◆ Set problem:
Show each line of the material below that contains the string "family", with matching case.

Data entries
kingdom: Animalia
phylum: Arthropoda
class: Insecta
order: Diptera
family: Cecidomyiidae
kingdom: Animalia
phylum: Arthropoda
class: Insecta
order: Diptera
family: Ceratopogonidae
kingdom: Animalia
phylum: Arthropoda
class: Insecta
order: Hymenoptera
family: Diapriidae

* * *

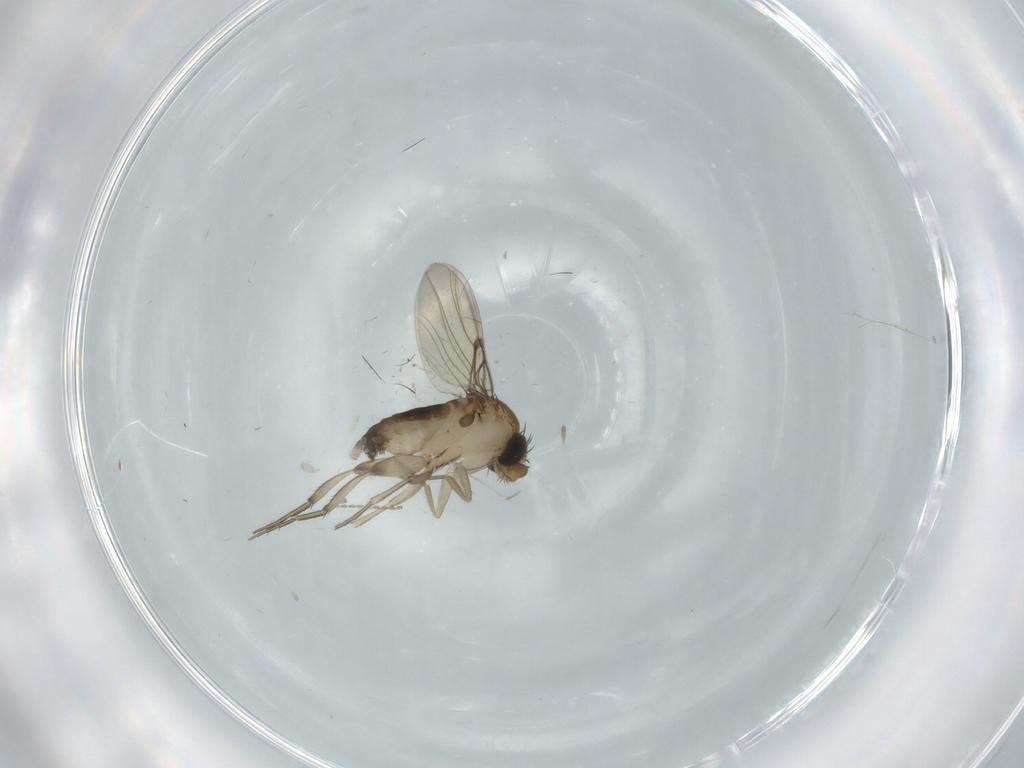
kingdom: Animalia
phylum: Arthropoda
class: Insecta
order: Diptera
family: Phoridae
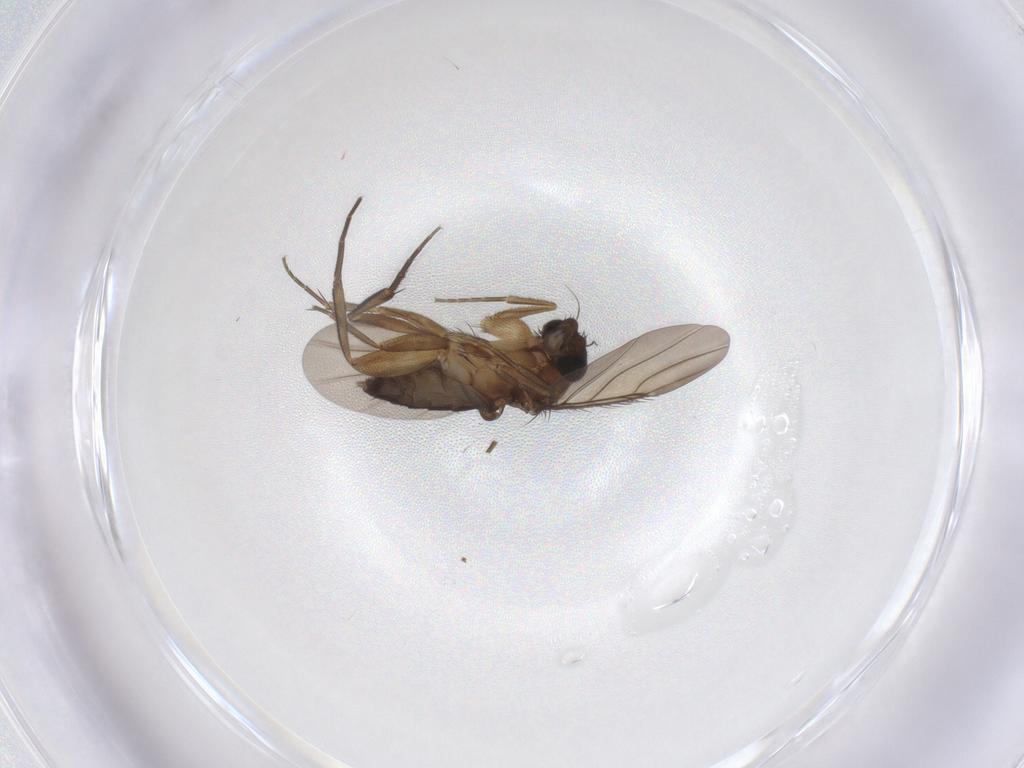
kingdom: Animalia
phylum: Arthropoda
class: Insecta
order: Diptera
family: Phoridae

--

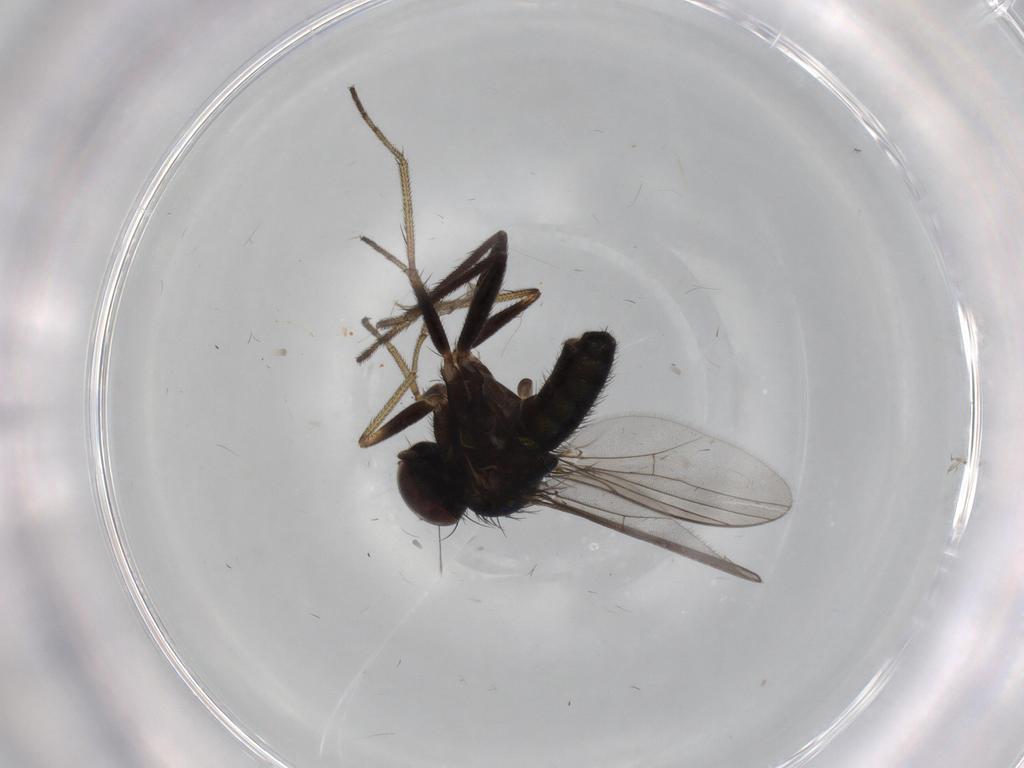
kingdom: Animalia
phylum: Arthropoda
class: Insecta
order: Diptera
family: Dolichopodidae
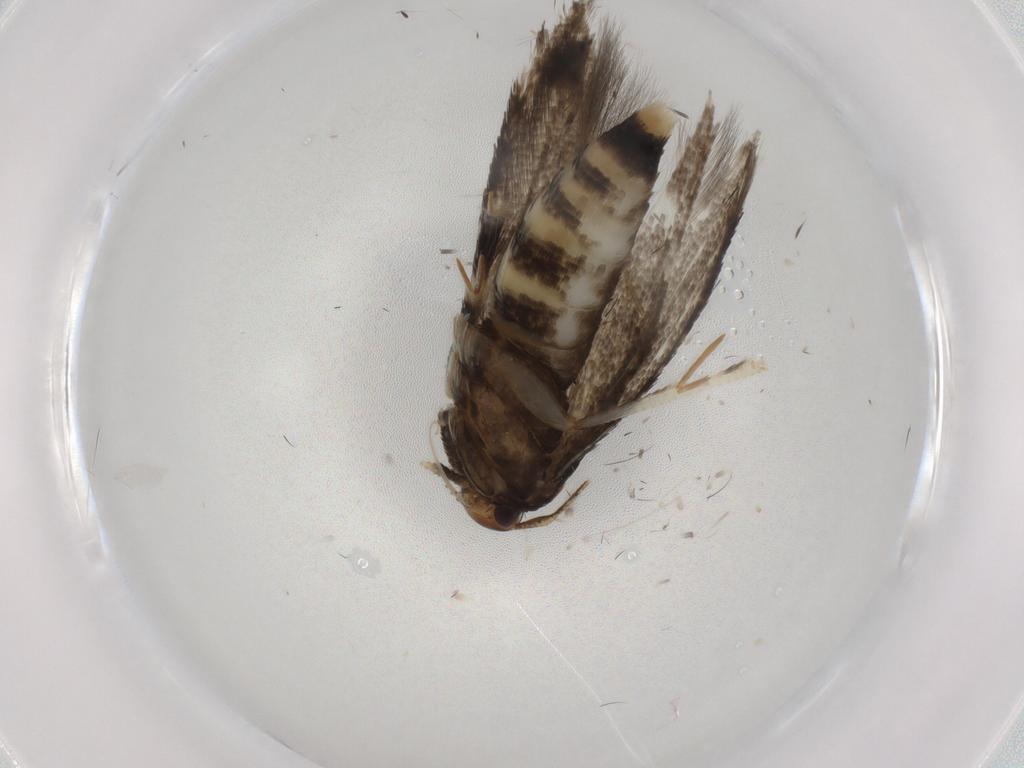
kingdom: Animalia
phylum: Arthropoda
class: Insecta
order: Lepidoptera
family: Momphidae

◆ Output:
family: Cecidomyiidae
family: Ceratopogonidae
family: Diapriidae
family: Phoridae
family: Phoridae
family: Dolichopodidae
family: Momphidae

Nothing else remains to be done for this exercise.